Deputy Secretary of State Wendy Sherman has also been reaching out to officials in the Middle East to try to quell the conflict, Blinken said at a news conference on Wednesday.

“We’ve been engaged with all parties, including the Palestinians, and that will continue,” Blinken said. “The most important thing now is for all sides, to cease the violence, to de-escalate and to try to move to calm.”

Dozens of Palestinians have been killed in the continuing Israeli air strikes on Gaza, the local health ministry said, while more than 300 Palestinians have been wounded. Six people in Israel, including a child, have been killed.
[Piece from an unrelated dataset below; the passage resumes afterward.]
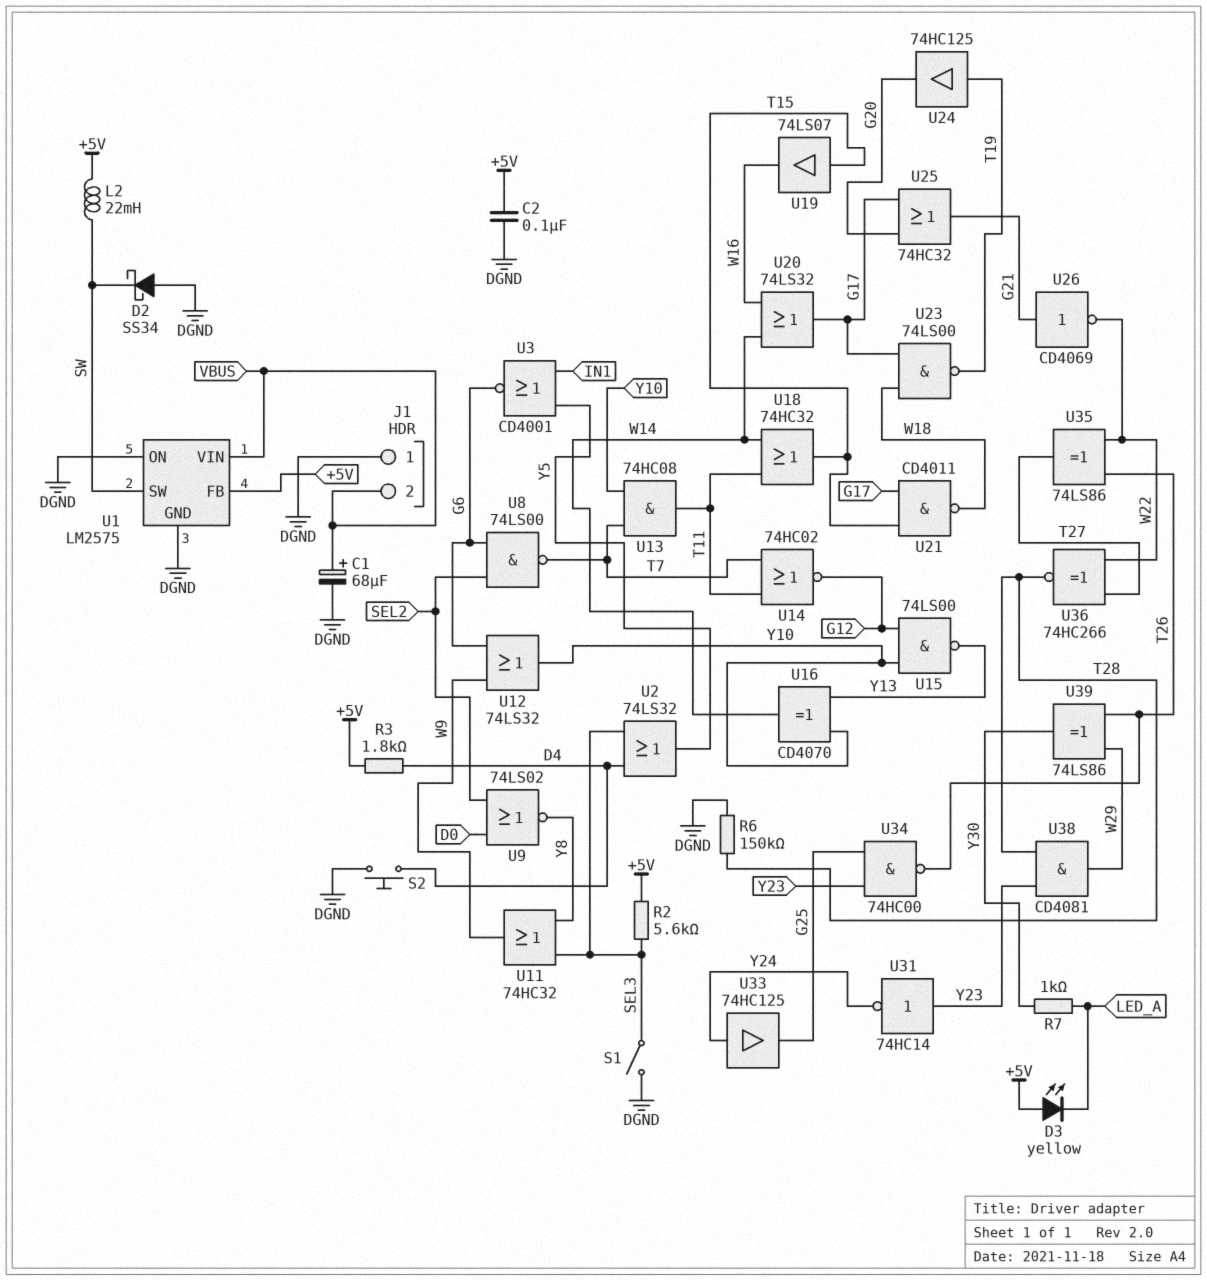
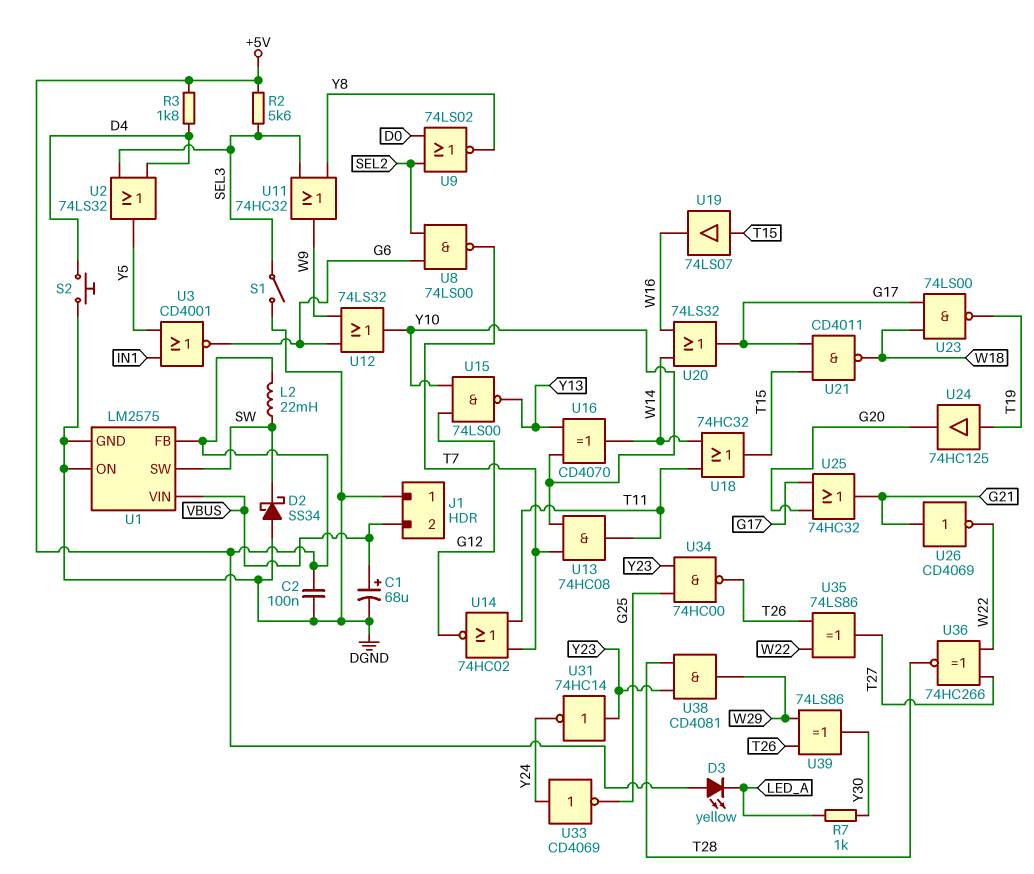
R6: 150k (DGND, T28) -> none
U33: buffer 74HC125 (in Y24, out G25) -> NOT CD4069 (in Y24, out G25)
The Israeli army said about 1,500 rockets have been fired from Gaza towards various locations in Israel.

Netanyahu late on Tuesday said Gaza rulers Hamas and the Palestinian Islamic Jihad group would “pay a very heavy price for their belligerence” and said Israel was “at the height of a weighty campaign”. Hamas pledged to respond should Israel continue its air raids.

White House press secretary Jen Psaki said there had been more than 25 high-level calls and meetings by senior Biden administration officials with officials from Israel, the Palestinian Authority, Qatar, Egypt and Jordan since the weekend.

“We’re at regular dialogue multiple times per day … with Egyptian and Qatari officials … who have significant influence over Hamas, and our objective here is de-escalation,” Psaki said.

Al Jazeera’s Mike Hanna, reporting from Washington, DC, said Biden’s administration has been “conducting intense diplomacy” but is facing pressure from both Republican and Democratic lawmakers.

Republicans have argued that Biden is backing away from Washington’s strong relationship with Israel, while some progressive Democrats have criticised him for avoiding imposing some kind of sanctions against Israel for its actions against Palestinians, Hanna said.

Democratic Majority Leader Steny Hoyer issued a statement on Wednesday in support of Israel’s actions and condemning Hamas, but 25 Democrats also sent a letter to Blinken urging him to pressure Israel to stop the planned forced expulsions of Palestinians in occupied East Jerusalem.

 

Several Palestinian families are threatened with forced displacement from their homes in the neighbourhood of Sheikh Jarrah, which Jewish settlement groups have been attempting to take over for decades.

The United Nations last week urged Israel to call off the forced expulsions, warning such action could amount to war crimes.

In their letter on Wednesday, the US Democratic lawmakers – including Congresswomen Marie Newman, Rashida Tlaib, Ilhan Omar and Alexandria Ocasio-Cortez – also said the move was against international law.

“We call upon the Department of State to exert diplomatic pressure to prevent these acts from taking place,” they said.